──────── DATA FOR REVIEW ────────

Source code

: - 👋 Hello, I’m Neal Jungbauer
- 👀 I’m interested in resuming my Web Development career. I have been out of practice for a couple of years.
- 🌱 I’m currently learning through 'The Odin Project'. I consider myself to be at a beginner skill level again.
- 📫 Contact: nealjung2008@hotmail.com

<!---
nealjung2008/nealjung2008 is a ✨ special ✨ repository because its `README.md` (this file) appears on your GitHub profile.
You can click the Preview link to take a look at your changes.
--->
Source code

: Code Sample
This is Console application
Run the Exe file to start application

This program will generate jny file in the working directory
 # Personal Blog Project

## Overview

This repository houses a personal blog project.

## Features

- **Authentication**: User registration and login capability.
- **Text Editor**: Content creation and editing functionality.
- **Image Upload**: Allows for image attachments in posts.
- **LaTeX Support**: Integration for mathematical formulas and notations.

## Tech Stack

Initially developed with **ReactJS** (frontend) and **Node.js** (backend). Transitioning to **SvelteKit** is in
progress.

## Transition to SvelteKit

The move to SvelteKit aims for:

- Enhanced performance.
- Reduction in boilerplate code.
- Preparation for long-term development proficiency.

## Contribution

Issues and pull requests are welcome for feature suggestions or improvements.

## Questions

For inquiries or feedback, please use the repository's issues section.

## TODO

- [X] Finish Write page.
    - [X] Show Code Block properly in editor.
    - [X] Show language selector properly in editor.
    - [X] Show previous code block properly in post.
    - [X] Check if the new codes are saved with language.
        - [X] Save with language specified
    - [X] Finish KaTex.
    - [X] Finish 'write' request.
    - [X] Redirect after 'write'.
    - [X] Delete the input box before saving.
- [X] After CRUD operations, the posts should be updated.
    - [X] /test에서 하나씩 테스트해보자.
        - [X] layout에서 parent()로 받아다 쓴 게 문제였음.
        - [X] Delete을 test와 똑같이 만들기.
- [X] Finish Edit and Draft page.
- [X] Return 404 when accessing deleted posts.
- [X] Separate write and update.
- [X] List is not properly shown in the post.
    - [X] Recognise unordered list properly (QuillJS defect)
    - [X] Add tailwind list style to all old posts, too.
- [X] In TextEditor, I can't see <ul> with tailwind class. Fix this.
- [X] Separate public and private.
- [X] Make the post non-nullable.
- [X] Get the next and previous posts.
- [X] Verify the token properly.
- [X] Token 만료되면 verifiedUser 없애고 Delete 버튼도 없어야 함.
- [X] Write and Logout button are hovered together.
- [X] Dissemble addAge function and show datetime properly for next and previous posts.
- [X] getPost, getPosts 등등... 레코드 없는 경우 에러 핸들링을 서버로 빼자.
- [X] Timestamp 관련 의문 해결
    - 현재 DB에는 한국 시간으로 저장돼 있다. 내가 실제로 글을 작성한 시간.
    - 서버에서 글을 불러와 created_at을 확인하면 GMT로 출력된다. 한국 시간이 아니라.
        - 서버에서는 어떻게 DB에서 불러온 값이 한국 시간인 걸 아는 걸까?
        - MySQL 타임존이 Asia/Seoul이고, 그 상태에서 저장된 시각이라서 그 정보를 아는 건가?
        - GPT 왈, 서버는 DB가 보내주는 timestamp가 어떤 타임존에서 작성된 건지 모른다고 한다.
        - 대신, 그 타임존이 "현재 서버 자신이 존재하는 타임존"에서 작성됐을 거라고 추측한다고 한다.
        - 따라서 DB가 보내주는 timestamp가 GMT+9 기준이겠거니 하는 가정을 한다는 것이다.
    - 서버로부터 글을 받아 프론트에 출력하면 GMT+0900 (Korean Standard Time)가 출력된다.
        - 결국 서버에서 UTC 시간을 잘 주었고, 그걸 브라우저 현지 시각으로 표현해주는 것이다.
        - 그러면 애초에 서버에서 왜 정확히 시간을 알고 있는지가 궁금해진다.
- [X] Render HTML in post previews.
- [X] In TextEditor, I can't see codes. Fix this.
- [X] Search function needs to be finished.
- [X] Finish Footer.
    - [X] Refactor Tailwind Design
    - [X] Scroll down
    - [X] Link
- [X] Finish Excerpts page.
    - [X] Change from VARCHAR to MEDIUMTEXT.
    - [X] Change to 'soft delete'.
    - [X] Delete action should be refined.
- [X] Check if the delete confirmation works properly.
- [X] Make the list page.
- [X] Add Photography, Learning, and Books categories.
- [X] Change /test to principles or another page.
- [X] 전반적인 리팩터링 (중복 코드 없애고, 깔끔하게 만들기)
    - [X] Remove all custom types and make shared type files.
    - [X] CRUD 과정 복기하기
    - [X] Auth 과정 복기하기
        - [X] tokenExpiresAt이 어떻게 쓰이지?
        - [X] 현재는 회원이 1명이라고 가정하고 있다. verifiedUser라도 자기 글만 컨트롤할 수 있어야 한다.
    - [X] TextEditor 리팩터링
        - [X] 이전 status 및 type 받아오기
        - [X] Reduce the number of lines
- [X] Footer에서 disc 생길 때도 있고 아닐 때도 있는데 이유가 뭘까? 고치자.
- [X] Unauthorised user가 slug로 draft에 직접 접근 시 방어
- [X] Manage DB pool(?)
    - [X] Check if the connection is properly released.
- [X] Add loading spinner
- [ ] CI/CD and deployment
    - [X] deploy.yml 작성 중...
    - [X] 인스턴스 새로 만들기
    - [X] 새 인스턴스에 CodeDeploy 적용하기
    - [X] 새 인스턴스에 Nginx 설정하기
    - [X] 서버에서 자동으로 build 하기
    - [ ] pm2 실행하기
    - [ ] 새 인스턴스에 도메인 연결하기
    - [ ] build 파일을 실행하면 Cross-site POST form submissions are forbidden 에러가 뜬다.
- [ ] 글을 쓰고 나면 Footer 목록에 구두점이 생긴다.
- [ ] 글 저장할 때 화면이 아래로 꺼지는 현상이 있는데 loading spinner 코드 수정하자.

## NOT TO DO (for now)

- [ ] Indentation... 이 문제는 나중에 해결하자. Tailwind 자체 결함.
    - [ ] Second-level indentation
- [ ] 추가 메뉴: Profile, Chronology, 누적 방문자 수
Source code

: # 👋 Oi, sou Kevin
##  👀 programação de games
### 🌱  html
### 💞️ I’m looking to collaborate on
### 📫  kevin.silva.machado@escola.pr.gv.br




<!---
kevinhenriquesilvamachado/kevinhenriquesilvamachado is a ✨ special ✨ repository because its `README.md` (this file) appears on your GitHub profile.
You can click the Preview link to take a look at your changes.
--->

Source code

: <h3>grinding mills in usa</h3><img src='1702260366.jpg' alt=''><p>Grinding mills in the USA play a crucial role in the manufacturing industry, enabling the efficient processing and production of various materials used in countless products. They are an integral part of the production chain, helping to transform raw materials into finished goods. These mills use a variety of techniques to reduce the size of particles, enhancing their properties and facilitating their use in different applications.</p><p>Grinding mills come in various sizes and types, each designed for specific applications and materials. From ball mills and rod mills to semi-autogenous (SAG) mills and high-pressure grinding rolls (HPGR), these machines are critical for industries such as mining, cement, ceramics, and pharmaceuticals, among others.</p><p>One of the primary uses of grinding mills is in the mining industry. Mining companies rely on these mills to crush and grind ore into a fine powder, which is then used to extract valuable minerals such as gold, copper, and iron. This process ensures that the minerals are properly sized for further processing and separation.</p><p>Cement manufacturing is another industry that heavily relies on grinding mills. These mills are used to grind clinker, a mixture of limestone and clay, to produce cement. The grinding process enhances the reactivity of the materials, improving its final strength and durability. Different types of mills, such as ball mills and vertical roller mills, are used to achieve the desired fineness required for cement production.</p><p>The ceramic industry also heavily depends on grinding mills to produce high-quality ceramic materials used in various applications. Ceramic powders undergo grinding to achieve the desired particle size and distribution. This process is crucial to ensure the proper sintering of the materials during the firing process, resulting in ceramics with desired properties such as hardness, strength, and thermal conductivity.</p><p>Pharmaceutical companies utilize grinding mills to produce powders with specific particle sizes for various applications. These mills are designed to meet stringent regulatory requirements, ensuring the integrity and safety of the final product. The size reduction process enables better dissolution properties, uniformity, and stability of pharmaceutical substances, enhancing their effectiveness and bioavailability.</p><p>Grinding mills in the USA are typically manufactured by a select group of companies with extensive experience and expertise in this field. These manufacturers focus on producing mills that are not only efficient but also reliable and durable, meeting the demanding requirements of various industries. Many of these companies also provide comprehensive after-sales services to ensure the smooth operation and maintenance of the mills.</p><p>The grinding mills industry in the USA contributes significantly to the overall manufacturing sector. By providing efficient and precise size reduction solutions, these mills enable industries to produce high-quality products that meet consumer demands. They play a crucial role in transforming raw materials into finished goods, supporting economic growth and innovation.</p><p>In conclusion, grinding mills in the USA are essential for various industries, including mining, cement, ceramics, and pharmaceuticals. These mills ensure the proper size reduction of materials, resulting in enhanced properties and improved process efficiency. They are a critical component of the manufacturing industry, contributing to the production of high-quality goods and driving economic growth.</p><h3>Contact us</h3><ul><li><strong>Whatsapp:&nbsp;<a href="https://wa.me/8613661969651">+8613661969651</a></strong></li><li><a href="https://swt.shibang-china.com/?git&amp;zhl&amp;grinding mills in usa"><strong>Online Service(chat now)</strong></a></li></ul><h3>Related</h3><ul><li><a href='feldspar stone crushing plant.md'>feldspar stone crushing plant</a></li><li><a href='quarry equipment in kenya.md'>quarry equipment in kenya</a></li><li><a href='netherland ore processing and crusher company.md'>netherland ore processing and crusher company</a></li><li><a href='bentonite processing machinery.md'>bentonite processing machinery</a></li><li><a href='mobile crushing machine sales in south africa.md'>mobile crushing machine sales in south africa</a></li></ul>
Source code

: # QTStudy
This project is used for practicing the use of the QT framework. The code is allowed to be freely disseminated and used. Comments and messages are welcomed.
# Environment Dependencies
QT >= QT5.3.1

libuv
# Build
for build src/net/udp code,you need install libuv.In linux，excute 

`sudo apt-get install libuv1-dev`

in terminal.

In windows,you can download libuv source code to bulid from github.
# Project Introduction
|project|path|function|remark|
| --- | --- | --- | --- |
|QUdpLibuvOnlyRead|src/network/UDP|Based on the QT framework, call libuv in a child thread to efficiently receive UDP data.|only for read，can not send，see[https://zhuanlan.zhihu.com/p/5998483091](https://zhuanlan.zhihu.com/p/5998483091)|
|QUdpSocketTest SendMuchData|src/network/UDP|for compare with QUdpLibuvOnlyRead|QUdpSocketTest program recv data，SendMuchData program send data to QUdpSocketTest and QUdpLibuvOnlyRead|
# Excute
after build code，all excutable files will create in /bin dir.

────────

**INSTRUCTION**. Write out, word for word, the line that contains "# Project Introduction" and every line after it through the last line of the listing.

**RESULT**.
# Project Introduction
|project|path|function|remark|
| --- | --- | --- | --- |
|QUdpLibuvOnlyRead|src/network/UDP|Based on the QT framework, call libuv in a child thread to efficiently receive UDP data.|only for read，can not send，see[https://zhuanlan.zhihu.com/p/5998483091](https://zhuanlan.zhihu.com/p/5998483091)|
|QUdpSocketTest SendMuchData|src/network/UDP|for compare with QUdpLibuvOnlyRead|QUdpSocketTest program recv data，SendMuchData program send data to QUdpSocketTest and QUdpLibuvOnlyRead|
# Excute
after build code，all excutable files will create in /bin dir.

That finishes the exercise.